『天平の甍』(1980)

●社会派監督 熊井啓作品、原作:井上靖

●これも名前はしばしば聞く作品だが、ずっと未見であった。

●話、本(脚本)のスケールは日本から海を渡り唐の仏教世界間で広がっていて極めて大きいのだけれど、観る映像にそのスケール感が無い。

遣唐使、鑑真和上に関する歴史物として映画というよりも、史実を説明するような作品。

●ナレーションで話を進めるのは映画としてはよくない形である。これは、ある意味映像表現自体を回避していることにもなる。だからこの作品は映画というよりも日本の仏教に影響を及ぼした一人の歴史人物の解説映画のようになってしまっている。

●唐の人々も僧もみな日本語でセリフを話している。これも今作ればより真実味を出す為、中国語での会話になっていたことだろう。当時としてはそこまではやりきれなかったということであろうが。

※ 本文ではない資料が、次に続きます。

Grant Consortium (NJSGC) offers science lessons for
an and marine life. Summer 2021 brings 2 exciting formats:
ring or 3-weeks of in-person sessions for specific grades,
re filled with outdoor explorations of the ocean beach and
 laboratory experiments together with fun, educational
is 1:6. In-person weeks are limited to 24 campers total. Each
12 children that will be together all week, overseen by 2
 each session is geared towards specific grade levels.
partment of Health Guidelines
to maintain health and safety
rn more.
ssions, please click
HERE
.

角川映画の大ブームから勢いづいた邦画界が、とにかく大作を!社の威信をかけた名作を撮れとばかりに製作したような映画。

●もし、今の中国がこんな映画を作ったら(作らないだろうが)物凄い金の掛かった映画が出来ていたことだろう。1980年頃の当時としてはふんだんな中国ロケなど、相当の予算が投じられた作品であろうが、絵に日本と中国をつなぐようなスケール感は感じられない。